A final issue with which I choose to deal is the assertion by Parker that the Court of Appeals in determining this matter disregarded a prior decision of this Court which was directly in point and directly contrary to the Court’s opinion on which this petition for review is considered. Parker cites as authority for his position the case of Little v. Brown, 40 Ariz. 206, 11 P.2d 610, which was relied on and cited in the majority opinion. With the defense contention that this case substantiates its position I beg to differ. In that case the assignor made an assignment, for collec*12tion purposes, to his son. Subsequent to that assignment the assignor, as the real party in interest compromised the dispute and received compensation therefor. Further the aspect of knowledge, discussion and close ties between the assignor and assignee were such as to justify the Court in finding that the assignee had tacitly consented to the assignor’s compromise.
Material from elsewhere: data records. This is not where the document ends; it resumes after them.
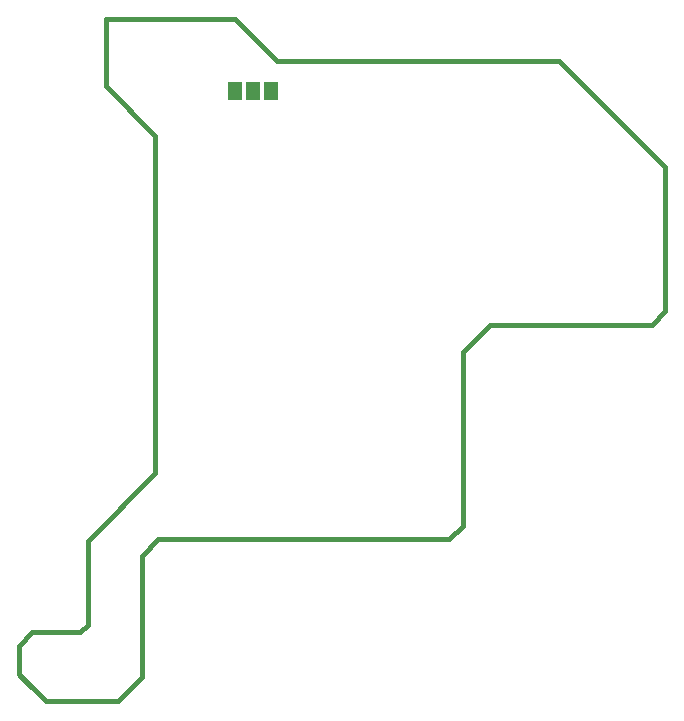
<source format=gtp>
G75*
%MOIN*%
%OFA0B0*%
%FSLAX24Y24*%
%IPPOS*%
%LPD*%
%AMOC8*
5,1,8,0,0,1.08239X$1,22.5*
%
%ADD10C,0.0160*%
%ADD11R,0.0460X0.0630*%
D10*
X000980Y000280D02*
X000230Y001030D01*
X000180Y001080D02*
X000180Y002030D01*
X000630Y002480D01*
X002230Y002480D01*
X002480Y002730D01*
X002480Y005530D01*
X004730Y007780D01*
X004730Y019030D01*
X003080Y020680D01*
X003080Y022930D01*
X007380Y022930D01*
X008780Y021530D01*
X018180Y021530D01*
X021730Y017980D01*
X021730Y013180D01*
X021280Y012730D01*
X015880Y012730D01*
X014980Y011830D01*
X014980Y006030D01*
X014530Y005580D01*
X004830Y005580D01*
X004280Y005030D01*
X004280Y000980D01*
X003480Y000180D01*
X001080Y000180D01*
X000180Y001080D01*
D11*
X007380Y020530D03*
X007980Y020530D03*
X008580Y020530D03*
M02*

</source>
In the instant case the parties are, in effect, reversed from the positions of the parties in the Little v. Brown case, for here the assignee is the real party in interest. Here the assignor acted without the knowledge of, or authority from, the assignee. Further, no facts were herein presented from which Land-Air can be implied to have consented to a novation. The circumstance of knowledge, discussion of settlement and inaction are not present here to bind Land-Air the real and acknowledged owner of the claim.
For these reasons I would affirm the judgment of the Court of Appeals which reversed the trial court judgment for the defense.